# Sail Greece



## tugboat1 (Dec 28, 2003)

Any info on sailing greece would be appreciated. We are renting a cat in Athens in mid june from FYLY and are planning a 10 day sail south of Athens. Were do we need to see and were can we afford to miss.


----------



## TSOJOURNER (Dec 16, 1999)

5.7.03-19.07.03 took a 45 foot Sun Odyssey out of Athens & down the cyclades. You can view our holiday album at: http://www.photobox.co.uk/public/detail.html?c_album=341374
You must visit Santorini & Manos'' restaurant on Kea. Would recommend omitting Mykonos & Delos from you route. Other than that, take your pic!

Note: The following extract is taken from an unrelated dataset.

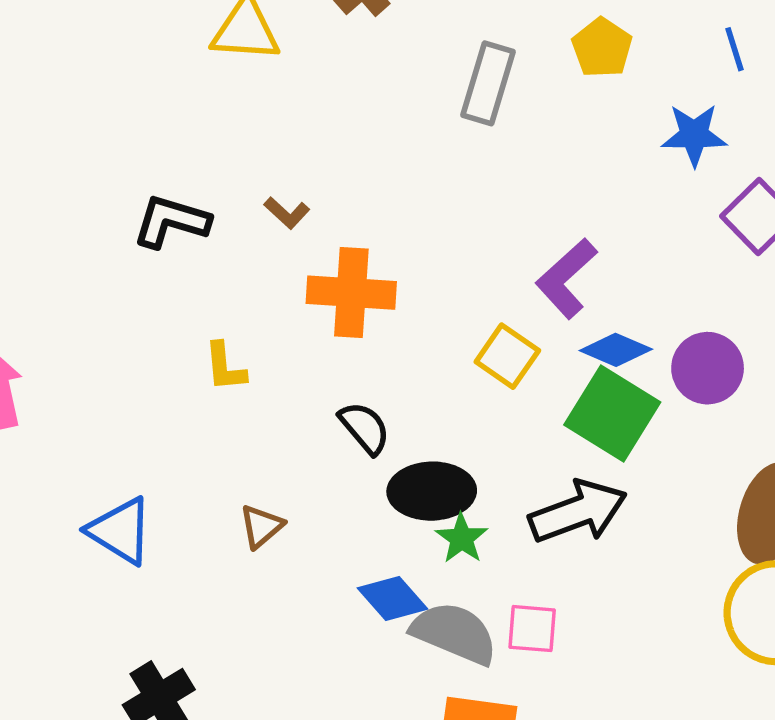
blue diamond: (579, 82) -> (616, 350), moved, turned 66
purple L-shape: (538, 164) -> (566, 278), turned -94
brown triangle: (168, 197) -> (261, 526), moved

Our route was: Piraeus(via Sounion)Kea,Syros,Naxos,Ios,Santorini,Folegandros, Milos,Sifnos,Serifos,Kythnos,Kea,Athens. We found this to be a good route but you have less days than we had so you will need to compromise (omit Serifos & Milos?)! If you need more, email me! Have a good ''un


----------



## chrondi (Mar 24, 2004)

Bruce,
I understand that the SO 45.2 you sailed was a beauty (will you pls. give the name of the company you chartered the boat?). I looked through the photos and, surprisingly, it seems that you had very confortable <20 knot winds. Wasn''t there any meltemi at all or did you manage to chase it away? Pls. comment


----------